• YOUR OBJECTIVE
Word for word, copy out every line of the records, omitting each picture.

WORKING DATA: Begin

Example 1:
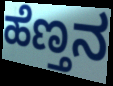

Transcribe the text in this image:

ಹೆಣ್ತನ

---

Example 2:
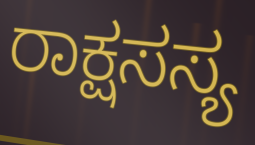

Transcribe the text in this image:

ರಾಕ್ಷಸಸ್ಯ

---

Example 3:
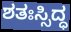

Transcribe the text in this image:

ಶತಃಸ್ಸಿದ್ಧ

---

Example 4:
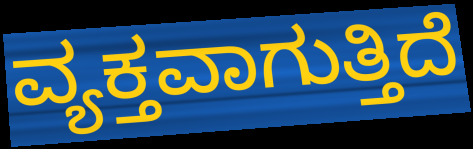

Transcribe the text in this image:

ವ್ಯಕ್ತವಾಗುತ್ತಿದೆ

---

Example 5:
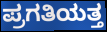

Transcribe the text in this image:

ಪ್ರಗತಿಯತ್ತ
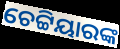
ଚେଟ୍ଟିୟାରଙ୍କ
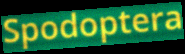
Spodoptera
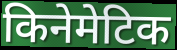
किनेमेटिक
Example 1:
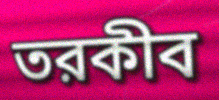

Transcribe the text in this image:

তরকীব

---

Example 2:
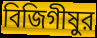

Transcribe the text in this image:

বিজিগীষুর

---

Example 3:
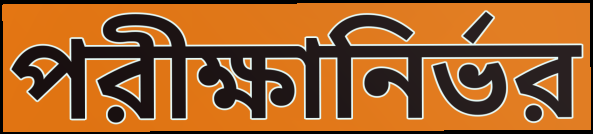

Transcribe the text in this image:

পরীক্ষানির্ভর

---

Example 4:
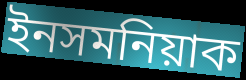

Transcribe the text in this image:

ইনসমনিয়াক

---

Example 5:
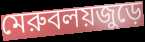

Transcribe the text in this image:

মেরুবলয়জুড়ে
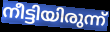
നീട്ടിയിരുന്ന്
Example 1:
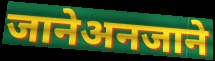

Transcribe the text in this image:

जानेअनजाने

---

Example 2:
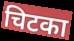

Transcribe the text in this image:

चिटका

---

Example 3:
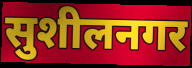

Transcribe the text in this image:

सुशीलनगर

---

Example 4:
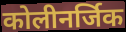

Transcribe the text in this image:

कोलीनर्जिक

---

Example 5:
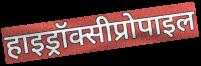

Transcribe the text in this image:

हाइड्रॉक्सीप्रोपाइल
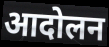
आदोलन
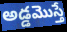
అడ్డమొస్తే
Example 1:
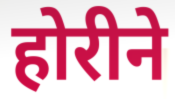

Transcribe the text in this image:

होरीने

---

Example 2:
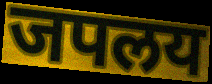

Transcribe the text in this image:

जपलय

WORKING DATA: End

• OUTPUT
Example 1:

Transcribe the text in this image:

ಹೆಣ್ತನ

---

Example 2:

Transcribe the text in this image:

ರಾಕ್ಷಸಸ್ಯ

---

Example 3:

Transcribe the text in this image:

ಶತಃಸ್ಸಿದ್ಧ

---

Example 4:

Transcribe the text in this image:

ವ್ಯಕ್ತವಾಗುತ್ತಿದೆ

---

Example 5:

Transcribe the text in this image:

ಪ್ರಗತಿಯತ್ತ
ଚେଟ୍ଟିୟାରଙ୍କ
Spodoptera
किनेमेटिक
Example 1:

Transcribe the text in this image:

তরকীব

---

Example 2:

Transcribe the text in this image:

বিজিগীষুর

---

Example 3:

Transcribe the text in this image:

পরীক্ষানির্ভর

---

Example 4:

Transcribe the text in this image:

ইনসমনিয়াক

---

Example 5:

Transcribe the text in this image:

মেরুবলয়জুড়ে
നീട്ടിയിരുന്ന്
Example 1:

Transcribe the text in this image:

जानेअनजाने

---

Example 2:

Transcribe the text in this image:

चिटका

---

Example 3:

Transcribe the text in this image:

सुशीलनगर

---

Example 4:

Transcribe the text in this image:

कोलीनर्जिक

---

Example 5:

Transcribe the text in this image:

हाइड्रॉक्सीप्रोपाइल
आदोलन
అడ్డమొస్తే
Example 1:

Transcribe the text in this image:

होरीने

---

Example 2:

Transcribe the text in this image:

जपलय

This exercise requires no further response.